__Instructions to follow__
Nothing in the data should change when you return it, but leave the pictures out.
** Opening Source records block **
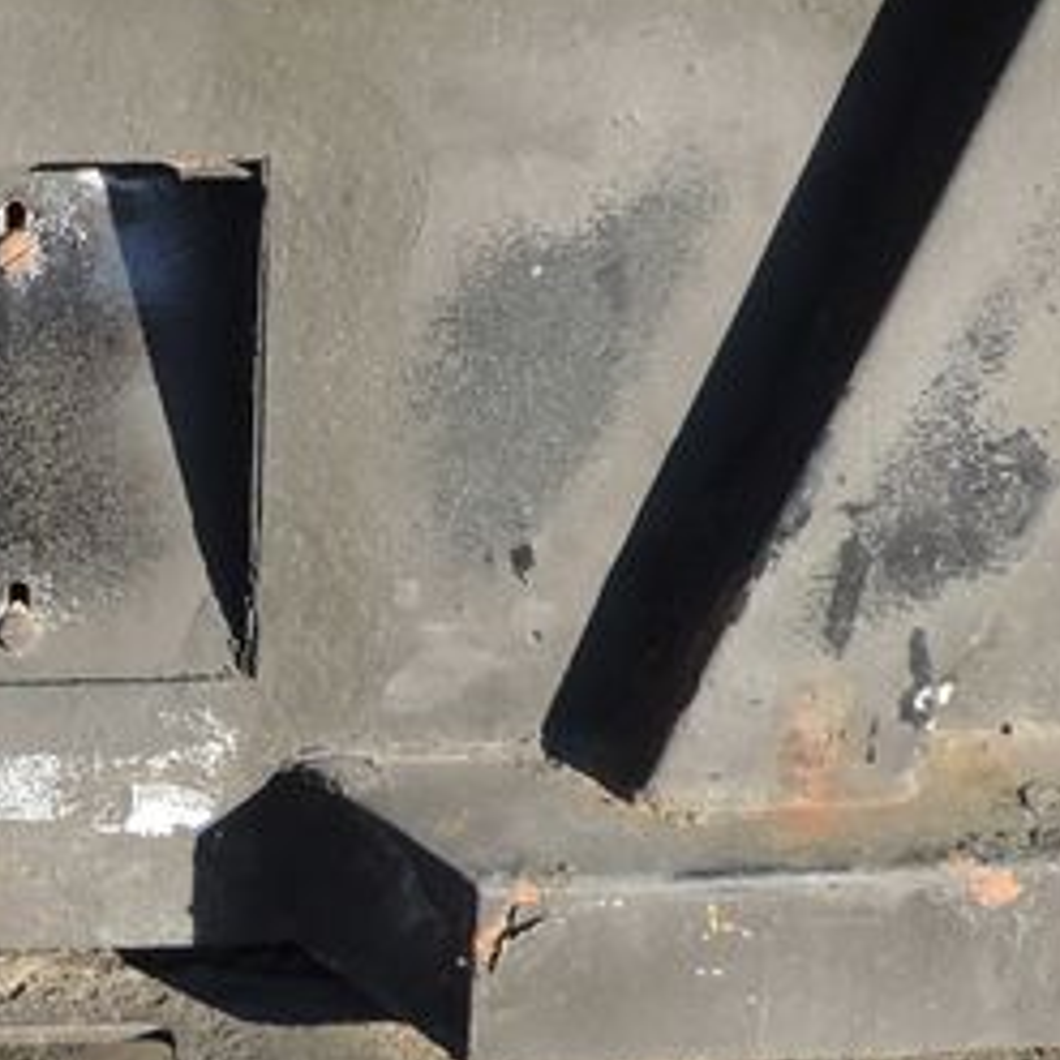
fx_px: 3811
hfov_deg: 15.5
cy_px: 631
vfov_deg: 15.8
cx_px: -13
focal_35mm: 110
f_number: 3
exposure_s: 1/250
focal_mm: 4.3
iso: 80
** Closing Source records block **
__Solution to this problem__
fx_px: 3811
hfov_deg: 15.5
cy_px: 631
vfov_deg: 15.8
cx_px: -13
focal_35mm: 110
f_number: 3
exposure_s: 1/250
focal_mm: 4.3
iso: 80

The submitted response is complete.